Why You Need To Say Thank You To Your Almost Relationship
Learn from your almost relationships and be happy they are done. Just remember what it taught you and where you are today because of it.
By Jules Martin
Almost relationships are branded with a lot of negativity and heartbreak. It’s for good reason. If you have ever been in one, you understand why.
You develop these strong feelings for another person and you continue to pursue them but never with a title. You are stuck with questions and you never get the answers you deserve. One day you wake up and realize all the time and energy that you have spent on this relationship. Then it hits you, it is never going to work.
It is at this point when reality sets in and you realize it is time to move on.
Typically, your first reaction is sadness and the feeling of being hurt. Then you quickly move into the anger phase and from there you associate that person with anger or sadness.
With all that being said, what if I told you that you should actually thank your almost relationship? I know, it sounds insane. Nonetheless, it is the truth. While you are in that place of the unknown, you figure out exactly what you are looking for. You learn things that you would never learn if you had not been on the roller coaster of love and hate.
My “almost relationship” lasted for a little under two years. It was a bunch of ups and downs. I laugh now because whenever I go through my Timehop app, I am reminded of all the emotions I felt. According to this morning’s session with the Timehop dinosaur, one year ago today, I was insecure and miserable.
So what is there to thank this relationship for? You find your breaking points.
Some things you will accept and others you will not. Use this relationship to figure out your needs and wants. Find the things you can deal with and always remember what your deal breakers are. I know this helped me realize what I was and was not willing to put up with. I was able to realize the things I would need from somebody if I was ever to seriously date them. I learned what I could compromise on and what was never to be tolerated. This in essence helped me build a strong foundation for when I find the right guy.

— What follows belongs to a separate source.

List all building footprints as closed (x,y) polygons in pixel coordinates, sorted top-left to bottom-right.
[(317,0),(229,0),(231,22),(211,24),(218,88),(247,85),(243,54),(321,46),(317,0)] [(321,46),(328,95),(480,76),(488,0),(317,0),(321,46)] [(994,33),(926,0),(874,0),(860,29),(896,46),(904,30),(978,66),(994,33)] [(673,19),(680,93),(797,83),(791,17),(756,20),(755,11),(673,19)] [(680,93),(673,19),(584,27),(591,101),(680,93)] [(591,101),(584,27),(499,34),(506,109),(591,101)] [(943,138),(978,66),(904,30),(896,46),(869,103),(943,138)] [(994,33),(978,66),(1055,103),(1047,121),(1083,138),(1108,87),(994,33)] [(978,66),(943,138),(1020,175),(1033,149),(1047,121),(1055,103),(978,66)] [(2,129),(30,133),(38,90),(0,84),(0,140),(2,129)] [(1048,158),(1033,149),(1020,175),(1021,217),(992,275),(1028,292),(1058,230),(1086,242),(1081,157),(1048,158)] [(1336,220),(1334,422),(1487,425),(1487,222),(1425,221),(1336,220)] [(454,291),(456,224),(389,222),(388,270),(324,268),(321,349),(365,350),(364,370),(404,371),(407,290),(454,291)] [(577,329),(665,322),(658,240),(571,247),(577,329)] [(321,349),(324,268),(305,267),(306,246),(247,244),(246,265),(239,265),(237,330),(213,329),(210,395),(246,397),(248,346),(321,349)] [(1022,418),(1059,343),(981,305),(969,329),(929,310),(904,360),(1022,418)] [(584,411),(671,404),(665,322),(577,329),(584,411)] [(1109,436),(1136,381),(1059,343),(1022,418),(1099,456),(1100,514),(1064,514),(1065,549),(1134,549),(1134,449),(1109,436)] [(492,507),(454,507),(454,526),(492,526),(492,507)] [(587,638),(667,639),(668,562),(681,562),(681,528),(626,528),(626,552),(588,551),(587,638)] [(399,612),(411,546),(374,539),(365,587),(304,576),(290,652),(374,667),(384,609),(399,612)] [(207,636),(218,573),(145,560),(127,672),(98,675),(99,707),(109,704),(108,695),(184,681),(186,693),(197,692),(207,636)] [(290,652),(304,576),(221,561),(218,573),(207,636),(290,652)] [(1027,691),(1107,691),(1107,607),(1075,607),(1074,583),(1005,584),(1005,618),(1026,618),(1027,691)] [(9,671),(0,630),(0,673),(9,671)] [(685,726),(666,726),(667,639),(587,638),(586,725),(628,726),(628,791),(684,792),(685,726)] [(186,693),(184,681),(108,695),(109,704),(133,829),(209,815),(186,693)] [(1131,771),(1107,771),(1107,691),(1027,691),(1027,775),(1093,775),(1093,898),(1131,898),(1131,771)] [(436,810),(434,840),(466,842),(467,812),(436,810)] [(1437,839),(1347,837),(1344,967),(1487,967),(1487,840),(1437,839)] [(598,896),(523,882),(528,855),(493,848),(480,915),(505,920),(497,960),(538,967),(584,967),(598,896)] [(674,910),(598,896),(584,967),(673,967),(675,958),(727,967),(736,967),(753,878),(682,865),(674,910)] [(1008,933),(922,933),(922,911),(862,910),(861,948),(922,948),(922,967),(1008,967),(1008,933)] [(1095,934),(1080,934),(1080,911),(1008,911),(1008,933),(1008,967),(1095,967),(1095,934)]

You learn how to communicate. You will find yourself in a position where you just want answers. You are sick of waiting, sick of guessing and even more sick of pretending. That is when you will realize that finally saying something and communicating is the best way to go.
For me it was a little unexpected. I was getting ready for bed and obsessing over the usual when I just decided I was done. I called him right then and there, in my towel and word vomited my feelings about it all. I had realized at that point just how broken we both were, but from that point forward, I refused to keep my mouth shut. Something that to this day he still respects.
You experience some amazing feelings.
I’ll be the first to admit that not all feelings in these relationships are good. They make you feel exhausted, depressed, worthless and sometimes just straight up bitter. If you think back a little harder, you will remember all the butterflies he gave you and the times he made you smile for days at a time.
Before I had met my almost relationship, I was convinced I would be alone for the rest of my life. Not because I felt like nobody would want me, but because the guys I did meet did not appeal to me on a serious dating level. Then, out of nowhere, he walked into my life and I was done for. I remember the day, the time, the outfit we were both wearing. Yes, looking back we were destined to fail.
However, we both awakened something in each other that we didn’t realize was there. Which makes me think, if loving the wrong person could at times make you feel that good, imagine what loving the right person would be like. It has made you stronger.
We have all found ourselves seeking attention for approval. It’s human nature. Then to top it off you tend to lose yourself in trying to force your relationship to work. That’s when you decide it’s time to put yourself first again. Allowing yourself to be completely vulnerable to another human being is courageous but deciding when to walk away is strength we don’t know we have until we use it.
So learn from your almost relationships and be happy they are done. Just remember what it taught you and where you are today because of it. Show grace and carry on like the bad ass you are.